The south face part, where previously Japanese-style rooms were located: it was a space that had been used as a traditional alcove and Buddhist altar. During the renovation it was converted to one large room. It is now used as living, dining and Japanese-style room. This space is related to the Japanese-style room and has a rectangular opening. It is is used as the exhibition area.
The newly created alcove space and Japanese-style room are separated from the altar. Small walls are cut off at the acute angle edge. A white rectangle with indirect light behind it, emphasis the emptymess of the space.
Slits the ceiling with various widths were created to install indirect lightings, curtains and a sliding doors. Additionally a vertical slit was bored on the wall of the boundary with Japanese room, to lead the natural light from the south into the linen room that has no windows.
Opening doors appears to be free-standing, keeping a gap between the wall surface. To eliminate the noise insulation and airtightness, these doors has been designed to moderate this airflow properly.

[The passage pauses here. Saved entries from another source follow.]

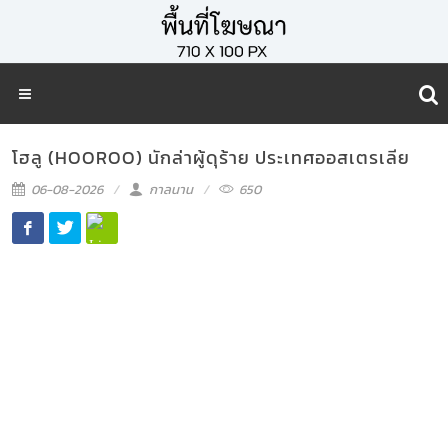
โฮลู (HOOROO) นักล่าผู้ดุร้าย ประเทศออสเตรเลีย
06-08-2026
กาลนาน
650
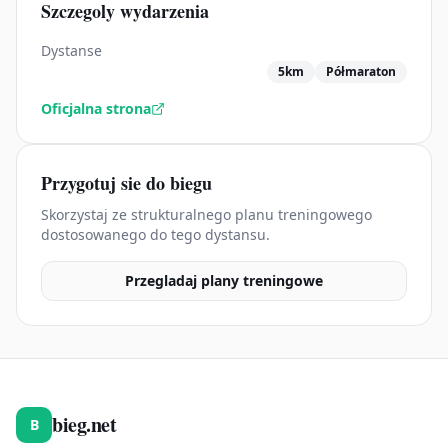
Szczegoly wydarzenia
Dystanse
5km
Półmaraton
Oficjalna strona
Przygotuj sie do biegu
Skorzystaj ze strukturalnego planu treningowego
dostosowanego do tego dystansu.
Przegladaj plany treningowe
bieg.net
B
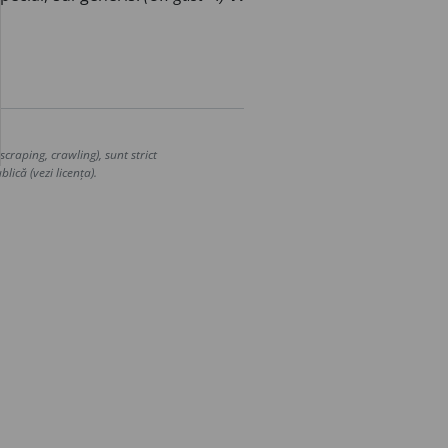
craping, crawling), sunt strict
lică (vezi licența).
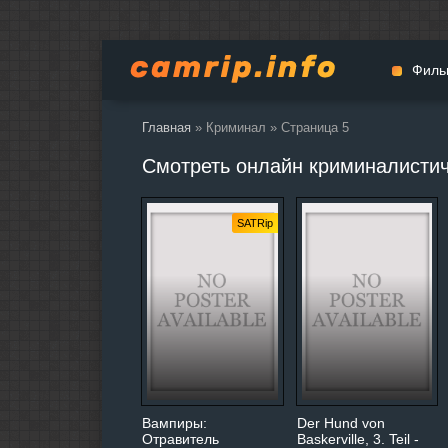
Филь
Главная
» Криминал » Страница 5
Мульт
Смотреть онлайн криминалисти
Вестер
Церемо
SATRip
Докуме
Драма
Биогра
Боевик
Фантас
Фильмы
Общие
Вампиры:
Der Hund von
Отравитель
Baskerville, 3. Teil -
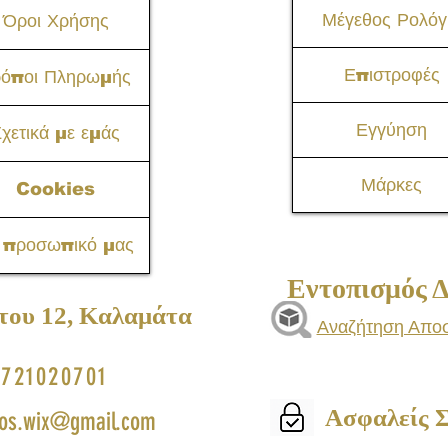
Μέγεθος Ρολόγ
Όροι Χρήσης
Επιστροφές
ρόποι Πληρωμής
Εγγύηση
χετικά με εμάς
Μάρκες
Cookies
 προσωπικό μας
Εντοπισμός 
του 12, Καλαμάτα​
Αναζήτηση Απο
721020701
Ασφαλείς 
os.wix@gmail.com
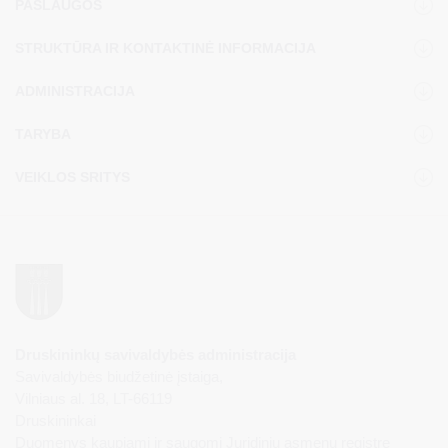
PASLAUGOS
STRUKTŪRA IR KONTAKTINĖ INFORMACIJA
ADMINISTRACIJA
TARYBA
VEIKLOS SRITYS
Druskininkų savivaldybės administracija
Savivaldybės biudžetinė įstaiga,
Vilniaus al. 18, LT-66119
Druskininkai
Duomenys kaupiami ir saugomi Juridinių asmenų registre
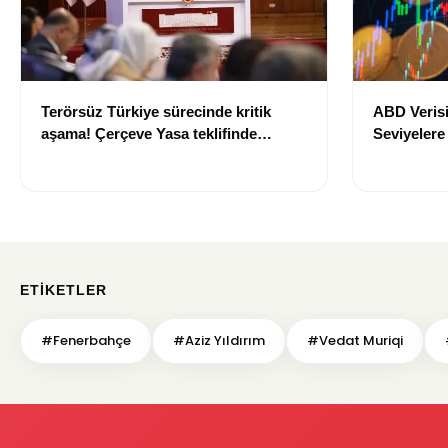
Terörsüz Türkiye sürecinde kritik
ABD Verisi
aşama! Çerçeve Yasa teklifinde
Seviyelere
maddeler görüşülmeye başlandı
700 TL Sın
ETIKETLER
#Fenerbahçe
#Aziz Yıldırım
#Vedat Muriqi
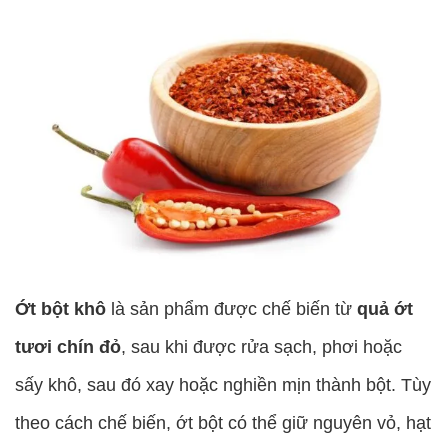
Ớt bột khô
là sản phẩm được chế biến từ
quả ớt
tươi chín đỏ
, sau khi được rửa sạch, phơi hoặc
sấy khô, sau đó xay hoặc nghiền mịn thành bột. Tùy
theo cách chế biến, ớt bột có thể giữ nguyên vỏ, hạt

Jun: “Through the day and night, light and air can pass through, and add natural sounds to the the daily life. It gives the movement and various expressions of life into the white space with the inorganic atmosphere, and makes the space rich. Delicate details with simplicity are highlighting the impression of material which chosen carefully and the expression of light. I wanted to give the house a variability and tolerance in space. I think, by providing the residents a basic space of living, they are able to slect where to want to stay any moment of the day and night.”